### Directions for this task
Rewrite every line of the records below as a numbered list, omitting the blank lines.

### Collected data
^^^^^^^^^^^^^^^^
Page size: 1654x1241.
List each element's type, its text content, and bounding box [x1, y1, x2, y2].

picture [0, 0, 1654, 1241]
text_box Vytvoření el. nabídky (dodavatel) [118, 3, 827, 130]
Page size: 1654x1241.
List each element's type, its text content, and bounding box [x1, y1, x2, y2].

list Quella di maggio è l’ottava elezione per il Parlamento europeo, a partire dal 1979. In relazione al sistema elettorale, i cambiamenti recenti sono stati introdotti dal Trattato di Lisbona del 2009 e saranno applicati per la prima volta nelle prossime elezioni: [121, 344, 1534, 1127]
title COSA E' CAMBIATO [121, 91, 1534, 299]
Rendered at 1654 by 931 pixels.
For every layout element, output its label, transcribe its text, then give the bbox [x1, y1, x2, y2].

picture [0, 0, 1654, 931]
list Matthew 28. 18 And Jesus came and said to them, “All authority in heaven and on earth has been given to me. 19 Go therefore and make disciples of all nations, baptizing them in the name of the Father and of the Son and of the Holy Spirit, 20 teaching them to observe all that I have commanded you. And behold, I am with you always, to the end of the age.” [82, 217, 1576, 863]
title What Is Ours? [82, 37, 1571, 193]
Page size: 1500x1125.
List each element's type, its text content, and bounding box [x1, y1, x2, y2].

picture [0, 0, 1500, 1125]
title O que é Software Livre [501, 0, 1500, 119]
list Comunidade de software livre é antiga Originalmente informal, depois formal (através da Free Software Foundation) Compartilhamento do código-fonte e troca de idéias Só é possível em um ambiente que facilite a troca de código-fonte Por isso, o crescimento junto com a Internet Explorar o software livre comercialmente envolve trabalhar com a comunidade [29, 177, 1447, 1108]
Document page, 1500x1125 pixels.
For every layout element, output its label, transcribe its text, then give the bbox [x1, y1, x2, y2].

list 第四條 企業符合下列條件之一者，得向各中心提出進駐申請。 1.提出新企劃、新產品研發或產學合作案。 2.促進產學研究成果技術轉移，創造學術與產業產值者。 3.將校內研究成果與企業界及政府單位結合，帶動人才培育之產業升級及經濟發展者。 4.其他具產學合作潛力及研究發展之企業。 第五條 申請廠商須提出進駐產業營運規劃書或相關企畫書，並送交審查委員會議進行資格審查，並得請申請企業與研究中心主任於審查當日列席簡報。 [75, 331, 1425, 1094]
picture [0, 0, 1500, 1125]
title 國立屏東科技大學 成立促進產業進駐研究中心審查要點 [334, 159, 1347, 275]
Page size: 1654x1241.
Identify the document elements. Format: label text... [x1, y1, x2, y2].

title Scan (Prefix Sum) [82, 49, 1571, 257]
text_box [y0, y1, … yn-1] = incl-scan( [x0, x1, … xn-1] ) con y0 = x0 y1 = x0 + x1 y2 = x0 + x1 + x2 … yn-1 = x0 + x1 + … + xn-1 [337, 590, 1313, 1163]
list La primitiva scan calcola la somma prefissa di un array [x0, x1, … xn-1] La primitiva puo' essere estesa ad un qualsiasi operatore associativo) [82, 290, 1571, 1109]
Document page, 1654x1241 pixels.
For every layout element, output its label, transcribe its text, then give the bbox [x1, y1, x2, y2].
^^^^^^^^^^^^^^^^
### Solution for this task
1. Page size: 1654x1241.
2. List each element's type, its text content, and bounding box [x1, y1, x2, y2].
3. picture [0, 0, 1654, 1241]
4. text_box Vytvoření el. nabídky (dodavatel) [118, 3, 827, 130]
5. Page size: 1654x1241.
6. List each element's type, its text content, and bounding box [x1, y1, x2, y2].
7. list Quella di maggio è l’ottava elezione per il Parlamento europeo, a partire dal 1979. In relazione al sistema elettorale, i cambiamenti recenti sono stati introdotti dal Trattato di Lisbona del 2009 e saranno applicati per la prima volta nelle prossime elezioni: [121, 344, 1534, 1127]
8. title COSA E' CAMBIATO [121, 91, 1534, 299]
9. Rendered at 1654 by 931 pixels.
10. For every layout element, output its label, transcribe its text, then give the bbox [x1, y1, x2, y2].
11. picture [0, 0, 1654, 931]
12. list Matthew 28. 18 And Jesus came and said to them, “All authority in heaven and on earth has been given to me. 19 Go therefore and make disciples of all nations, baptizing them in the name of the Father and of the Son and of the Holy Spirit, 20 teaching them to observe all that I have commanded you. And behold, I am with you always, to the end of the age.” [82, 217, 1576, 863]
13. title What Is Ours? [82, 37, 1571, 193]
14. Page size: 1500x1125.
15. List each element's type, its text content, and bounding box [x1, y1, x2, y2].
16. picture [0, 0, 1500, 1125]
17. title O que é Software Livre [501, 0, 1500, 119]
18. list Comunidade de software livre é antiga Originalmente informal, depois formal (através da Free Software Foundation) Compartilhamento do código-fonte e troca de idéias Só é possível em um ambiente que facilite a troca de código-fonte Por isso, o crescimento junto com a Internet Explorar o software livre comercialmente envolve trabalhar com a comunidade [29, 177, 1447, 1108]
19. Document page, 1500x1125 pixels.
20. For every layout element, output its label, transcribe its text, then give the bbox [x1, y1, x2, y2].
21. list 第四條 企業符合下列條件之一者，得向各中心提出進駐申請。 1.提出新企劃、新產品研發或產學合作案。 2.促進產學研究成果技術轉移，創造學術與產業產值者。 3.將校內研究成果與企業界及政府單位結合，帶動人才培育之產業升級及經濟發展者。 4.其他具產學合作潛力及研究發展之企業。 第五條 申請廠商須提出進駐產業營運規劃書或相關企畫書，並送交審查委員會議進行資格審查，並得請申請企業與研究中心主任於審查當日列席簡報。 [75, 331, 1425, 1094]
22. picture [0, 0, 1500, 1125]
23. title 國立屏東科技大學 成立促進產業進駐研究中心審查要點 [334, 159, 1347, 275]
24. Page size: 1654x1241.
25. Identify the document elements. Format: label text... [x1, y1, x2, y2].
26. title Scan (Prefix Sum) [82, 49, 1571, 257]
27. text_box [y0, y1, … yn-1] = incl-scan( [x0, x1, … xn-1] ) con y0 = x0 y1 = x0 + x1 y2 = x0 + x1 + x2 … yn-1 = x0 + x1 + … + xn-1 [337, 590, 1313, 1163]
28. list La primitiva scan calcola la somma prefissa di un array [x0, x1, … xn-1] La primitiva puo' essere estesa ad un qualsiasi operatore associativo) [82, 290, 1571, 1109]
29. Document page, 1654x1241 pixels.
30. For every layout element, output its label, transcribe its text, then give the bbox [x1, y1, x2, y2].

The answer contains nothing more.